Book review: Jokes And The Unconscious

Startling comedy rising from the depths of tragedy

What happens when you put performance poet Daphne Gottlieb and Hothead Paisan-creator Diane DiMassa in a room together? Mind-blowing punkrock lit. When they collaborate on a graphic novel like Jokes And The Unconscious, the result is a startling mixture of words and visuals, a disarming, honest look at love and loss.

Jokes And The Unconscious is named for Sigmund Freud’s 1905 tome Jokes And Their Relation To The Unconscious in which he analyzes the human need for comic relief. Throughout their book, Gottlieb and DiMassa tells jokes that are sometimes funny, often offensive or corny, and always strangely necessary. Their off-colour humour runs like a lifeline beneath the tragedies of life.

Sasha, a young college student, has a summer job at the hospital where her recently deceased father used to work. Ironically, her oncologist father died of cancer. But he made sure his daughter was employed before he went. Sasha has to deal with her grief while working in patient billing, a depressing and boring job that entails getting signatures and informing people about the high costs of healthcare.

To pass the time, Sasha looks up everyone she has ever known on the hospital computer, uncovering sometimes shocking information. A friend has been bashed but never told her, an old boyfriend has penile warts, a kid she used to play with has epilepsy. Also shocking are the things she learns about hospitals: insurance doesn’t apply to failed suicides; mentally challenged patients get physically restrained; everyone loses their identity in those little green gowns.

Despite the daily horrors, Sasha is falling in love with Jet, an adorable skater girl. The harshness of the hospital is balanced by the tenderness between the two women, and the hot, healing sex they have in Sasha’s apartment.

Jokes And The Unconscious delves into the complexities of love and the difficult losses of complicated relationships. Neither Gottlieb nor DiMassa are afraid of looking at the ugly — in others, in the world and in themselves. How do you grieve for someone you’re furious with? How do you live with your own apathy? How do you forgive others and yourself, then move on?

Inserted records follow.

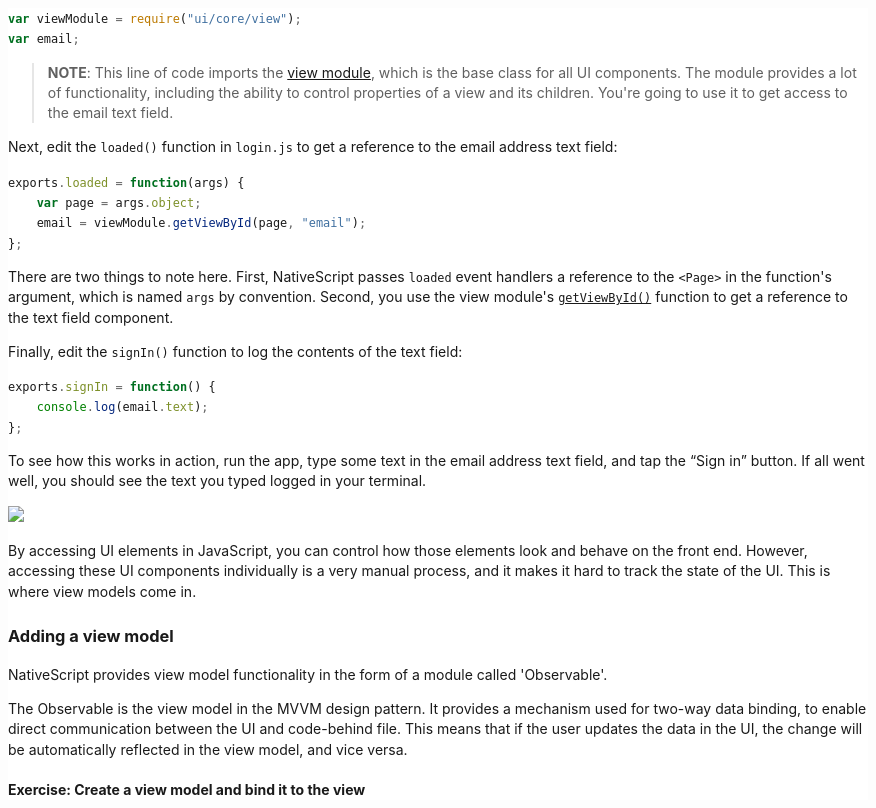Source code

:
 ``` JavaScript
var viewModule = require("ui/core/view");
var email;
```

> **NOTE**: This line of code imports the [view module]({{site.baseurl}}/ApiReference/ui/core/view/View.html), which is the base class for all UI components. The module provides a lot of functionality, including the ability to control properties of a view and its children. You're going to use it to get access to the email text field.

Next, edit the `loaded()` function in `login.js` to get a reference to the email address text field:

``` JavaScript
exports.loaded = function(args) {
    var page = args.object;
    email = viewModule.getViewById(page, "email");
};
```

There are two things to note here. First, NativeScript passes `loaded` event handlers a reference to the `<Page>` in the function's argument, which is named `args` by convention. Second, you use the view module's [`getViewById()`]({{site.baseurl}}/ApiReference/ui/core/view/View.html) function to get a reference to the text field component.

Finally, edit the `signIn()` function to log the contents of the text field:

``` JavaScript
exports.signIn = function() {
    console.log(email.text);
};
```
<div class="exercise-end"></div>

To see how this works in action, run the app, type some text in the email address text field, and tap the “Sign in” button. If all went well, you should see the text you typed logged in your terminal.

![]({{site.baseurl}}/img/cli-getting-started/chapter3/terminal-2.png)

By accessing UI elements in JavaScript, you can control how those elements look and behave on the front end. However, accessing these UI components individually is a very manual process, and it makes it hard to track the state of the UI. This is where view models come in.

### Adding a view model

NativeScript provides view model functionality in the form of a module called 'Observable'.

The Observable is the view model in the MVVM design pattern. It provides a mechanism used for two-way data binding, to enable direct communication between the UI and code-behind file. This means that if the user updates the data in the UI, the change will be automatically reflected in the view model, and vice versa. 

<h4 class="exercise-start">
    <b>Exercise</b>: Create a view model and bind it to the view
</h4>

Gottlieb writes searing poetic monologues and brings her characters to life with dialogue that rings true. She’s a mesmerizing writer who finds meaning in the mundane without slipping into the maudlin. A simple thought on a plane, “This is what it feels like to put your seat back into the upright position without a father,” haunts the reader in a way that no typical breakdown scene could.

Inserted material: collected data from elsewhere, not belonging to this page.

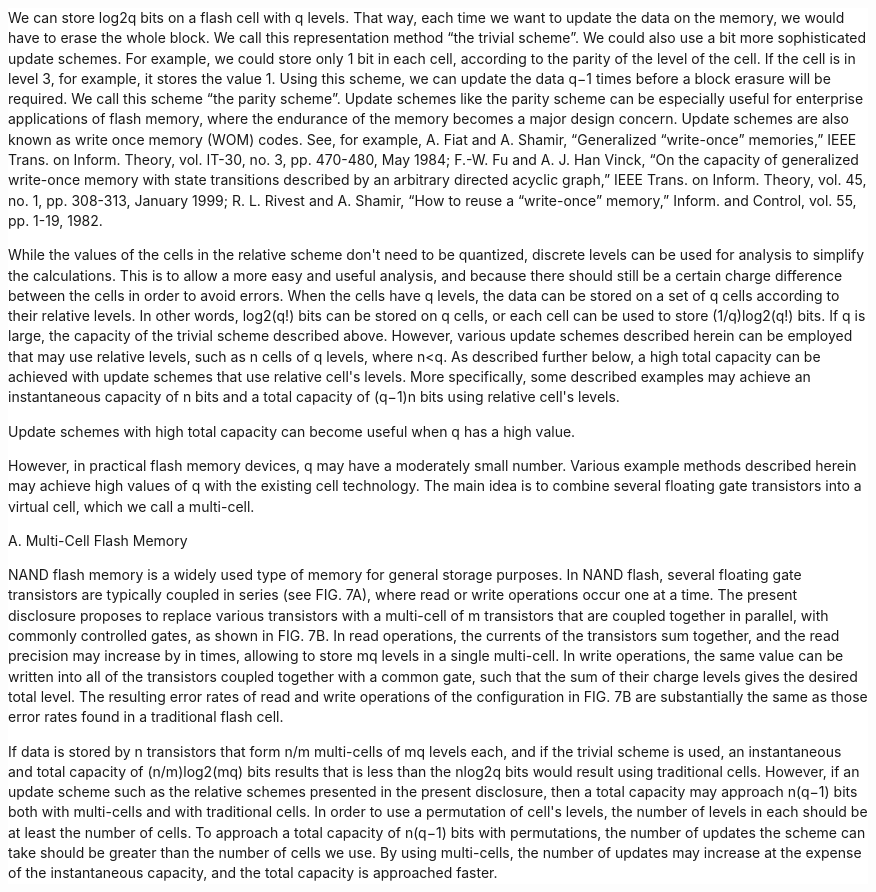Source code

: We can store log2q bits on a flash cell with q levels. That way, each time we want to update the data on the memory, we would have to erase the whole block. We call this representation method “the trivial scheme”. We could also use a bit more sophisticated update schemes. For example, we could store only 1 bit in each cell, according to the parity of the level of the cell. If the cell is in level 3, for example, it stores the value 1. Using this scheme, we can update the data q−1 times before a block erasure will be required. We call this scheme “the parity scheme”. Update schemes like the parity scheme can be especially useful for enterprise applications of flash memory, where the endurance of the memory becomes a major design concern. Update schemes are also known as write once memory (WOM) codes. See, for example, A. Fiat and A. Shamir, “Generalized “write-once” memories,” IEEE Trans. on Inform. Theory, vol. IT-30, no. 3, pp. 470-480, May 1984; F.-W. Fu and A. J. Han Vinck, “On the capacity of generalized write-once memory with state transitions described by an arbitrary directed acyclic graph,” IEEE Trans. on Inform. Theory, vol. 45, no. 1, pp. 308-313, January 1999; R. L. Rivest and A. Shamir, “How to reuse a “write-once” memory,” Inform. and Control, vol. 55, pp. 1-19, 1982.

While the values of the cells in the relative scheme don't need to be quantized, discrete levels can be used for analysis to simplify the calculations. This is to allow a more easy and useful analysis, and because there should still be a certain charge difference between the cells in order to avoid errors. When the cells have q levels, the data can be stored on a set of q cells according to their relative levels. In other words, log2(q!) bits can be stored on q cells, or each cell can be used to store (1/q)log2(q!) bits. If q is large, the capacity of the trivial scheme described above. However, various update schemes described herein can be employed that may use relative levels, such as n cells of q levels, where n<q. As described further below, a high total capacity can be achieved with update schemes that use relative cell's levels. More specifically, some described examples may achieve an instantaneous capacity of n bits and a total capacity of (q−1)n bits using relative cell's levels.

Update schemes with high total capacity can become useful when q has a high value.

However, in practical flash memory devices, q may have a moderately small number. Various example methods described herein may achieve high values of q with the existing cell technology. The main idea is to combine several floating gate transistors into a virtual cell, which we call a multi-cell.

A. Multi-Cell Flash Memory

NAND flash memory is a widely used type of memory for general storage purposes. In NAND flash, several floating gate transistors are typically coupled in series (see FIG. 7A), where read or write operations occur one at a time. The present disclosure proposes to replace various transistors with a multi-cell of m transistors that are coupled together in parallel, with commonly controlled gates, as shown in FIG. 7B. In read operations, the currents of the transistors sum together, and the read precision may increase by in times, allowing to store mq levels in a single multi-cell. In write operations, the same value can be written into all of the transistors coupled together with a common gate, such that the sum of their charge levels gives the desired total level. The resulting error rates of read and write operations of the configuration in FIG. 7B are substantially the same as those error rates found in a traditional flash cell.

If data is stored by n transistors that form n/m multi-cells of mq levels each, and if the trivial scheme is used, an instantaneous and total capacity of (n/m)log2(mq) bits results that is less than the nlog2q bits would result using traditional cells. However, if an update scheme such as the relative schemes presented in the present disclosure, then a total capacity may approach n(q−1) bits both with multi-cells and with traditional cells. In order to use a permutation of cell's levels, the number of levels in each should be at least the number of cells. To approach a total capacity of n(q−1) bits with permutations, the number of updates the scheme can take should be greater than the number of cells we use. By using multi-cells, the number of updates may increase at the expense of the instantaneous capacity, and the total capacity is approached faster.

DiMassa’s illustrations are a perfect complement to Gottlieb’s words. She captures pain in a striking and surreal way, embracing the primal and depicting people like the wild animals we sometimes are. As always, she portrays women at their fiercest, sexiest and nastiest. She also adds a touch of humour to the hospital, with such scenes as a William Tell victim in the waiting room with an apple still on his head and an arrow through his eye.

Together, Gottlieb and DiMassa capture the absurdity of both life and death, and take their readers on a hilarious and unforgettable journey into our own vulnerability. Let’s hope this isn’t their last collaboration.